Size heterogeneity, growth potential and aggression in juvenile yellowtail kingfish (Seriola lalandi Valenciennes)

The ontogenetic development of size heterogeneity and aggression was monitored in commercial culture tanks of yellowtail kingfish (Seriola lalandi Valenciennes). Size heterogeneity increased substantially with the introduction of Artemia as a food source at 12 days post‐hatch (DPH), and was correlated with the appearance of aiming behaviour, a precursor to more direct aggressive interactions. Chasing behaviour started at approximately 19 DPH (10–12 mm total length), with the main aggressors being large‐grade individuals comprising 8% of the population. At any one time, only 10–30% of this grade carried out all of the chases, meaning that a very small proportion of the entire population (1%) was responsible for most of the aggressive interactions. The main recipients of aggression were the small grade, comprising 42% of the population, while the medium grade (50% of the population) were generally not aggressive and received only a low to moderate level of aggression.
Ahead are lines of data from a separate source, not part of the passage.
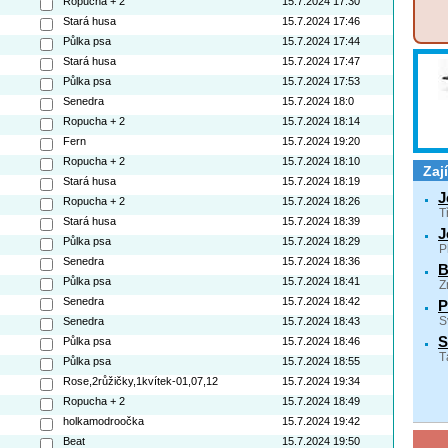
Ropucha + 2
15.7.2024 17:30
Stará husa
15.7.2024 17:46
Půlka psa
15.7.2024 17:44
Stará husa
15.7.2024 17:47
Půlka psa
15.7.2024 17:53
Senedra
15.7.2024 18:0
Ropucha + 2
15.7.2024 18:14
Fern
15.7.2024 19:20
Ropucha + 2
15.7.2024 18:10
Zaj
Stará husa
15.7.2024 18:19
J
Ropucha + 2
15.7.2024 18:26
T
Stará husa
15.7.2024 18:39
J
Půlka psa
15.7.2024 18:29
P
Senedra
15.7.2024 18:36
B
Půlka psa
15.7.2024 18:41
Z
Senedra
15.7.2024 18:42
P
Senedra
15.7.2024 18:43
S
S
Půlka psa
15.7.2024 18:46
T
Půlka psa
15.7.2024 18:55
Rose,2růžičky,1kvítek-01,07,12
15.7.2024 19:34
Ropucha + 2
15.7.2024 18:49
holkamodroočka
15.7.2024 19:42
Beat
15.7.2024 19:50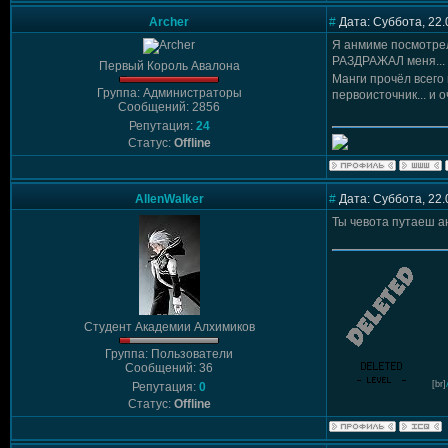
Archer
#
Дата: Суббота, 22.
Я анмиме посмотрел
РАЗДРАЖАЛ меня...
Первый Король Авалона
Манги прочёл всего 
Группа: Администраторы
первоисточник... и 
Сообщений: 2856
Репутация:
24
Статус:
Offline
AllenWalker
#
Дата: Суббота, 22.
Ты чевота путаеш а
Студент Академии Алхимиков
Группа: Пользователи
Сообщений: 36
[br]
Репутация:
0
Статус:
Offline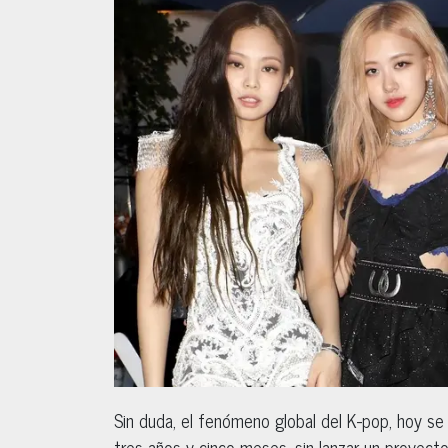
Sin duda, el fenómeno global del K-pop, hoy 
tres años y cinco meses, sin lanzar un proyecto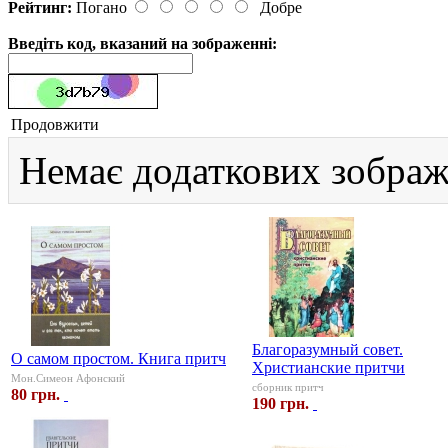
Рейтинг:
Погано
Добре
Введіть код, вказаний на зображенні:
Продовжити
Немає додаткових зображ
Благоразумный совет.
О самом простом. Книга притч
Христианские притчи
Мон.Симеон Афонский
сборник притч
80 грн.
190 грн.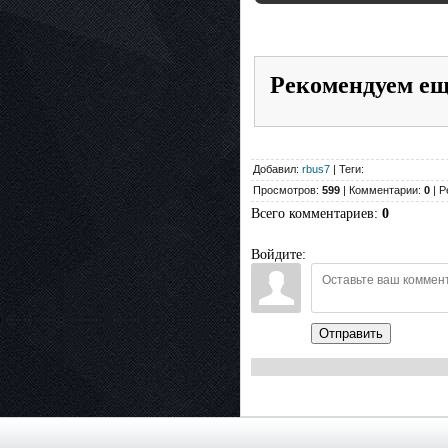
Рекомендуем е
Добавил:
rbus7
| Теги:
Просмотров:
599
| Комментарии:
0
| Р
Всего комментариев
:
0
Войдите:
Отправить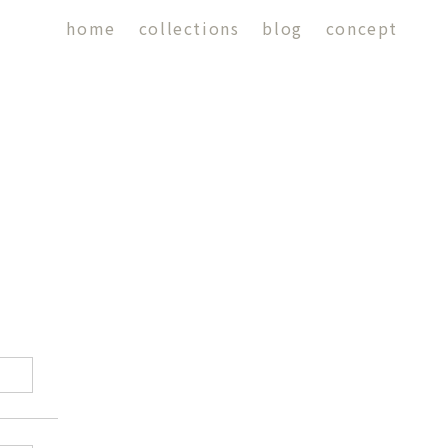
home
collections
blog
concept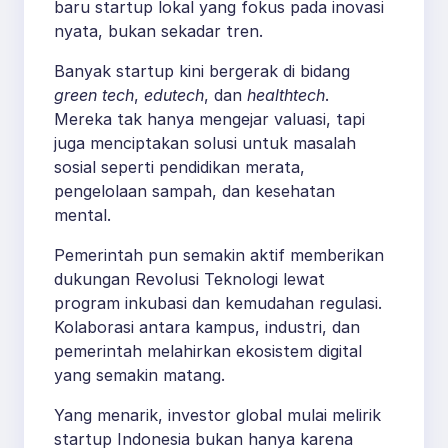
baru startup lokal yang fokus pada inovasi
nyata, bukan sekadar tren.
Banyak startup kini bergerak di bidang
green tech
,
edutech
, dan
healthtech
.
Mereka tak hanya mengejar valuasi, tapi
juga menciptakan solusi untuk masalah
sosial seperti pendidikan merata,
pengelolaan sampah, dan kesehatan
mental.
Pemerintah pun semakin aktif memberikan
dukungan Revolusi Teknologi lewat
program inkubasi dan kemudahan regulasi.
Kolaborasi antara kampus, industri, dan
pemerintah melahirkan ekosistem digital
yang semakin matang.
Yang menarik, investor global mulai melirik
startup Indonesia bukan hanya karena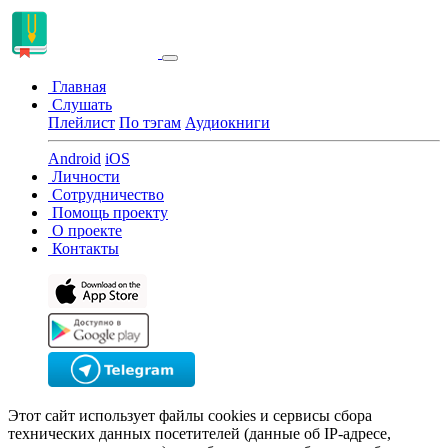
Главная
Слушать
Плейлист
По тэгам
Аудиокниги
Android
iOS
Личности
Сотрудничество
Помощь проекту
О проекте
Контакты
Этот сайт использует файлы cookies и сервисы сбора
технических данных посетителей (данные об IP-адресе,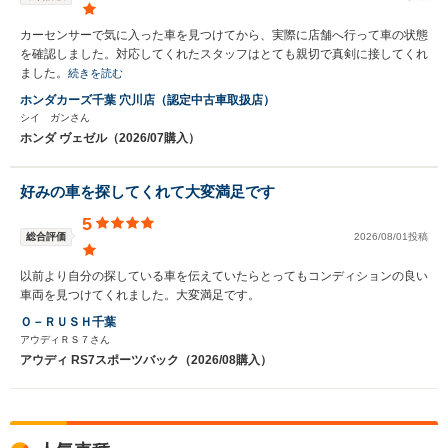
カーセンサーで気に入った車を見つけてから、実際に店舗へ行って車の状態
を確認しました。対応してくれたスタッフはとても親切で真剣に接してくれ
ました。
続きを読む
ホンダカーズ千葉 穴川店（認定中古車取扱店）
シイ ガンさん
ホンダ ヴェゼル（2026/07購入）
好みの車を探してくれて大変満足です
5
総合評価
2026/08/01投稿
以前より自分の探している車を伝えていたらとってもコンディションの良い
車両を見つけてくれました。大変満足です。
Ｏ－ＲＵＳＨ千葉
アウディＲＳ７さん
アウディ RS7スポーツバック（2026/08購入）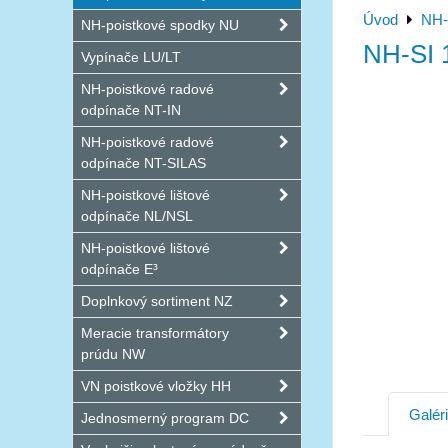
Úvod
NH-
NH-poistkové spodky NU
NH-SI 
Vypínače LU/LT
NH-poistkové radové
odpínače NT-IN
NH-poistkové radové
odpínače NT-SILAS
NH-poistkové lištové
odpínače NL/NSL
NH-poistkové lištové
odpínače E³
Doplnkový sortiment NZ
Meracie transformátory
prúdu NW
VN poistkové vložky HH
Galér
Jednosmerný program DC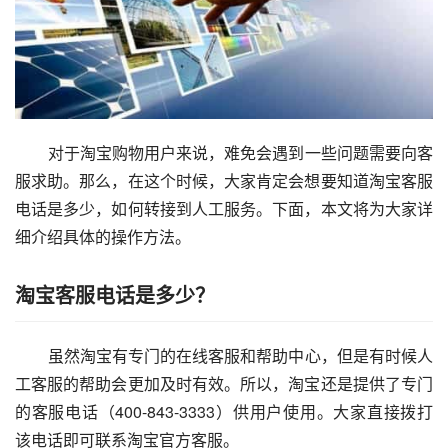
        对于淘宝购物用户来说，难免会遇到一些问题需要向客
服求助。那么，在这个时候，大家肯定会想要知道淘宝客服
电话是多少，如何转接到人工服务。下面，本文将为大家详
细介绍具体的操作方法。      
淘宝客服电话是多少？
        虽然淘宝有专门的在线客服和帮助中心，但是有时候人
工客服的帮助会更加及时有效。所以，淘宝还是提供了专门
的客服电话（400-843-3333）供用户使用。大家直接拨打
该电话即可联系淘宝官方客服。      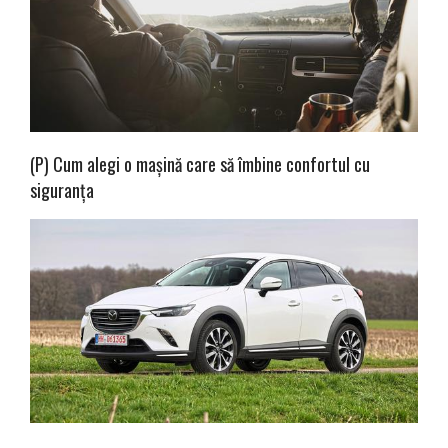
(P) Cum alegi o mașină care să îmbine confortul cu
siguranța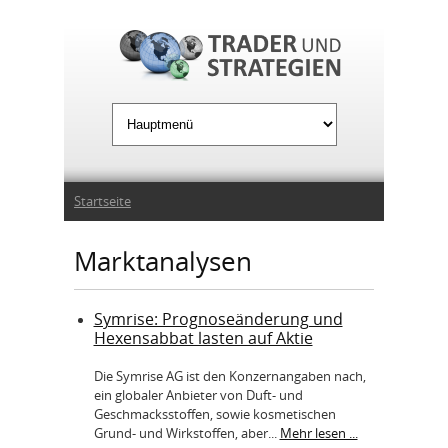
Jump to Navigation
Sie sind hier
Startseite
Marktanalysen
Symrise: Prognoseänderung und
Hexensabbat lasten auf Aktie
Die Symrise AG ist den Konzernangaben nach,
ein globaler Anbieter von Duft- und
Geschmacksstoffen, sowie kosmetischen
Grund- und Wirkstoffen, aber...
Mehr lesen ...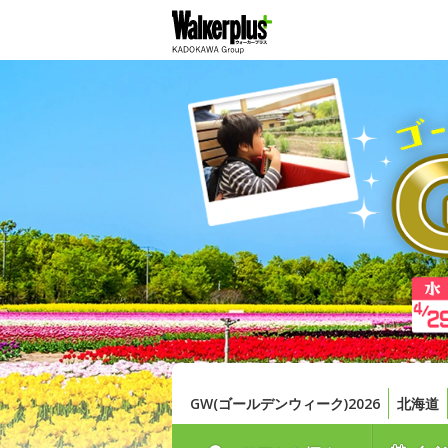
GW(ゴールデンウィーク)2026
北海道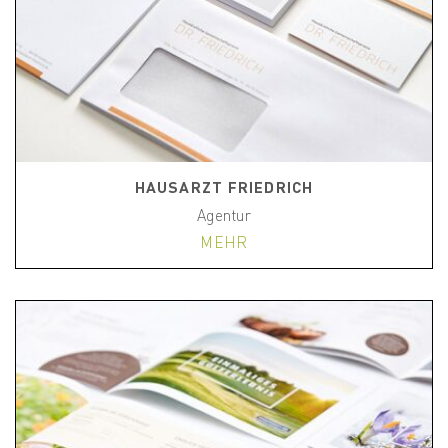
HAUSARZT FRIEDRICH
Agentur
MEHR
A grading trial showed that large‐grade juveniles only displayed aggressive behaviour in the presence of size heterogeneity, and that medium‐ or small‐grade juveniles did not establish an agonistic hierarchy in the absence of large individuals. A high level of aggression in the ungraded control treatment was associated with mortality of most of the small individuals. Even in the absence of aggression, the small‐grade juveniles failed to gain weight or show an increase in the RNA/DNA ratio after 12 days. The large‐ and medium‐grade larvae showed an isometric increase in RNA/DNA ratio during development, indicating that faster‐growing individuals are likely the result of better food capture or processing traits rather than better protein synthesis rates. Decreasing size heterogeneity and aggression via grading mostly benefits the medium‐grade individuals, as the majority of small individuals within a batch appear to be on a degenerative developmental trajectory irrespective of an aggressive environment.